To-do item
All of the entries below, duplicated exactly, make up the answer.

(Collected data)
#####

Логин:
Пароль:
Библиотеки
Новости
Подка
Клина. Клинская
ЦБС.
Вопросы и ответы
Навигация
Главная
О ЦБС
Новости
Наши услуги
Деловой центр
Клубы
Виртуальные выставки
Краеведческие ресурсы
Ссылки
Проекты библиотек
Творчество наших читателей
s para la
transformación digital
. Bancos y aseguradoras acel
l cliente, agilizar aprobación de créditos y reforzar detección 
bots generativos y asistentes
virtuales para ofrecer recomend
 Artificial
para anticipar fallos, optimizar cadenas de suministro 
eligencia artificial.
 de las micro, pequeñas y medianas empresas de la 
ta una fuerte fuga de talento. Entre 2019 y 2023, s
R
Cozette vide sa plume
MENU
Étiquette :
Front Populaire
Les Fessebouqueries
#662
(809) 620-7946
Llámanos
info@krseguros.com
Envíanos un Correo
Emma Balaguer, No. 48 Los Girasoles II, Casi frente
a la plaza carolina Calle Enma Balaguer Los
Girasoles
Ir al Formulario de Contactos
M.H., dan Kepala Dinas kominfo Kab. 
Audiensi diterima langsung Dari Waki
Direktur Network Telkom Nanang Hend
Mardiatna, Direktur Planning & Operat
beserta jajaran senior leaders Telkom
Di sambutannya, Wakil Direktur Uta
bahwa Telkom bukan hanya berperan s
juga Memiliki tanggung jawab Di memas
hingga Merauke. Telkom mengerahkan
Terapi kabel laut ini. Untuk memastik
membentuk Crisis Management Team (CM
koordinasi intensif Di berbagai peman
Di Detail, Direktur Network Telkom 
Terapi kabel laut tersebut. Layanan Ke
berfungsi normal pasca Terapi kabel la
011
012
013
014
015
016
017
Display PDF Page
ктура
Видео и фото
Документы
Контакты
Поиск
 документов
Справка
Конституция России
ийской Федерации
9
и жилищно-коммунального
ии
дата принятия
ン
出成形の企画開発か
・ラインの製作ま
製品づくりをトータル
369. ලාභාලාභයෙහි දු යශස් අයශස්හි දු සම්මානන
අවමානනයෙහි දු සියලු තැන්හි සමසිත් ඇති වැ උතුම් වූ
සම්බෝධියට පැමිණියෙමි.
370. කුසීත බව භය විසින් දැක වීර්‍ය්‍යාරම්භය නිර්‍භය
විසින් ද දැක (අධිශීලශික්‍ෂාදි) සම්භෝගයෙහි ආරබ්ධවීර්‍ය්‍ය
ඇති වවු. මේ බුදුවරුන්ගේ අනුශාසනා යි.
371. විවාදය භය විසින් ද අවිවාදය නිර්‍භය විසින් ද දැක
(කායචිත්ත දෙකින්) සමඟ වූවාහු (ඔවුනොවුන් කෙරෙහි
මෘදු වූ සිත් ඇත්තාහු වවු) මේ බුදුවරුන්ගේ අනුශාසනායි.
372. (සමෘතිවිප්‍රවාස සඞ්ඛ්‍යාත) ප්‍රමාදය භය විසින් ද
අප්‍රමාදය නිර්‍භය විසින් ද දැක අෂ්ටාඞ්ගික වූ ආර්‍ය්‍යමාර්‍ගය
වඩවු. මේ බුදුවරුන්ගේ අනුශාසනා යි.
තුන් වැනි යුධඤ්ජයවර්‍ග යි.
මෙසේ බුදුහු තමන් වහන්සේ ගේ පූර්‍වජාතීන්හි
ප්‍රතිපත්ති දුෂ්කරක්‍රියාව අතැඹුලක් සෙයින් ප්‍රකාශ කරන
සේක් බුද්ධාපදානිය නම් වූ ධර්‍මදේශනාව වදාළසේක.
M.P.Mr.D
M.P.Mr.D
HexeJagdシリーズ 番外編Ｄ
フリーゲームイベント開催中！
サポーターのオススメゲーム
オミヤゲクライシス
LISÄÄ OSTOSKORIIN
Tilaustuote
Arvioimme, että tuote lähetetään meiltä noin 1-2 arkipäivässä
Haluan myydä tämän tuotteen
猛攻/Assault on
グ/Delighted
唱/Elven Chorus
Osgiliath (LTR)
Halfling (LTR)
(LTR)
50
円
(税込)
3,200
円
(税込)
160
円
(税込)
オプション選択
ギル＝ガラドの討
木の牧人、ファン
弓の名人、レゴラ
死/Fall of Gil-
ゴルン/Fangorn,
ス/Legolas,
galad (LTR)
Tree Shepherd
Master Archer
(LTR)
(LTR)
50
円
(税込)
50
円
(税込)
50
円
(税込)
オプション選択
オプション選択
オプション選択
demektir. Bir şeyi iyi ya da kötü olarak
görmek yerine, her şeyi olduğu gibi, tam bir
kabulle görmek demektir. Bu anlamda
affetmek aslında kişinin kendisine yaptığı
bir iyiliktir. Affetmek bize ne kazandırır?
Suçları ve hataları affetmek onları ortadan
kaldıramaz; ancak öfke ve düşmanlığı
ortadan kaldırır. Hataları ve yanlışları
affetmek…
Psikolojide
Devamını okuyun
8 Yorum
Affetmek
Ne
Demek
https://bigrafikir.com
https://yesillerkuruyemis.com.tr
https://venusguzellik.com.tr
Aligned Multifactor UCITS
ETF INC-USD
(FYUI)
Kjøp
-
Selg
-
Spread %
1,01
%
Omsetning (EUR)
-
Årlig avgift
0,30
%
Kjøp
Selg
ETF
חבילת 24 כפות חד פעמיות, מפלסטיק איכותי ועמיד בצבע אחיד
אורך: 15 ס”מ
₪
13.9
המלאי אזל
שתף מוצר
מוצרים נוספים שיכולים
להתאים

#####

Solution to this task
Логин:
Пароль:
Библиотеки
Новости
Подка
Клина. Клинская
ЦБС.
Вопросы и ответы
Навигация
Главная
О ЦБС
Новости
Наши услуги
Деловой центр
Клубы
Виртуальные выставки
Краеведческие ресурсы
Ссылки
Проекты библиотек
Творчество наших читателей
s para la
transformación digital
. Bancos y aseguradoras acel
l cliente, agilizar aprobación de créditos y reforzar detección 
bots generativos y asistentes
virtuales para ofrecer recomend
 Artificial
para anticipar fallos, optimizar cadenas de suministro 
eligencia artificial.
 de las micro, pequeñas y medianas empresas de la 
ta una fuerte fuga de talento. Entre 2019 y 2023, s
R
Cozette vide sa plume
MENU
Étiquette :
Front Populaire
Les Fessebouqueries
#662
(809) 620-7946
Llámanos
info@krseguros.com
Envíanos un Correo
Emma Balaguer, No. 48 Los Girasoles II, Casi frente
a la plaza carolina Calle Enma Balaguer Los
Girasoles
Ir al Formulario de Contactos
M.H., dan Kepala Dinas kominfo Kab. 
Audiensi diterima langsung Dari Waki
Direktur Network Telkom Nanang Hend
Mardiatna, Direktur Planning & Operat
beserta jajaran senior leaders Telkom
Di sambutannya, Wakil Direktur Uta
bahwa Telkom bukan hanya berperan s
juga Memiliki tanggung jawab Di memas
hingga Merauke. Telkom mengerahkan
Terapi kabel laut ini. Untuk memastik
membentuk Crisis Management Team (CM
koordinasi intensif Di berbagai peman
Di Detail, Direktur Network Telkom 
Terapi kabel laut tersebut. Layanan Ke
berfungsi normal pasca Terapi kabel la
011
012
013
014
015
016
017
Display PDF Page
ктура
Видео и фото
Документы
Контакты
Поиск
 документов
Справка
Конституция России
ийской Федерации
9
и жилищно-коммунального
ии
дата принятия
ン
出成形の企画開発か
・ラインの製作ま
製品づくりをトータル
369. ලාභාලාභයෙහි දු යශස් අයශස්හි දු සම්මානන
අවමානනයෙහි දු සියලු තැන්හි සමසිත් ඇති වැ උතුම් වූ
සම්බෝධියට පැමිණියෙමි.
370. කුසීත බව භය විසින් දැක වීර්‍ය්‍යාරම්භය නිර්‍භය
විසින් ද දැක (අධිශීලශික්‍ෂාදි) සම්භෝගයෙහි ආරබ්ධවීර්‍ය්‍ය
ඇති වවු. මේ බුදුවරුන්ගේ අනුශාසනා යි.
371. විවාදය භය විසින් ද අවිවාදය නිර්‍භය විසින් ද දැක
(කායචිත්ත දෙකින්) සමඟ වූවාහු (ඔවුනොවුන් කෙරෙහි
මෘදු වූ සිත් ඇත්තාහු වවු) මේ බුදුවරුන්ගේ අනුශාසනායි.
372. (සමෘතිවිප්‍රවාස සඞ්ඛ්‍යාත) ප්‍රමාදය භය විසින් ද
අප්‍රමාදය නිර්‍භය විසින් ද දැක අෂ්ටාඞ්ගික වූ ආර්‍ය්‍යමාර්‍ගය
වඩවු. මේ බුදුවරුන්ගේ අනුශාසනා යි.
තුන් වැනි යුධඤ්ජයවර්‍ග යි.
මෙසේ බුදුහු තමන් වහන්සේ ගේ පූර්‍වජාතීන්හි
ප්‍රතිපත්ති දුෂ්කරක්‍රියාව අතැඹුලක් සෙයින් ප්‍රකාශ කරන
සේක් බුද්ධාපදානිය නම් වූ ධර්‍මදේශනාව වදාළසේක.
M.P.Mr.D
M.P.Mr.D
HexeJagdシリーズ 番外編Ｄ
フリーゲームイベント開催中！
サポーターのオススメゲーム
オミヤゲクライシス
LISÄÄ OSTOSKORIIN
Tilaustuote
Arvioimme, että tuote lähetetään meiltä noin 1-2 arkipäivässä
Haluan myydä tämän tuotteen
猛攻/Assault on
グ/Delighted
唱/Elven Chorus
Osgiliath (LTR)
Halfling (LTR)
(LTR)
50
円
(税込)
3,200
円
(税込)
160
円
(税込)
オプション選択
ギル＝ガラドの討
木の牧人、ファン
弓の名人、レゴラ
死/Fall of Gil-
ゴルン/Fangorn,
ス/Legolas,
galad (LTR)
Tree Shepherd
Master Archer
(LTR)
(LTR)
50
円
(税込)
50
円
(税込)
50
円
(税込)
オプション選択
オプション選択
オプション選択
demektir. Bir şeyi iyi ya da kötü olarak
görmek yerine, her şeyi olduğu gibi, tam bir
kabulle görmek demektir. Bu anlamda
affetmek aslında kişinin kendisine yaptığı
bir iyiliktir. Affetmek bize ne kazandırır?
Suçları ve hataları affetmek onları ortadan
kaldıramaz; ancak öfke ve düşmanlığı
ortadan kaldırır. Hataları ve yanlışları
affetmek…
Psikolojide
Devamını okuyun
8 Yorum
Affetmek
Ne
Demek
https://bigrafikir.com
https://yesillerkuruyemis.com.tr
https://venusguzellik.com.tr
Aligned Multifactor UCITS
ETF INC-USD
(FYUI)
Kjøp
-
Selg
-
Spread %
1,01
%
Omsetning (EUR)
-
Årlig avgift
0,30
%
Kjøp
Selg
ETF
חבילת 24 כפות חד פעמיות, מפלסטיק איכותי ועמיד בצבע אחיד
אורך: 15 ס”מ
₪
13.9
המלאי אזל
שתף מוצר
מוצרים נוספים שיכולים
להתאים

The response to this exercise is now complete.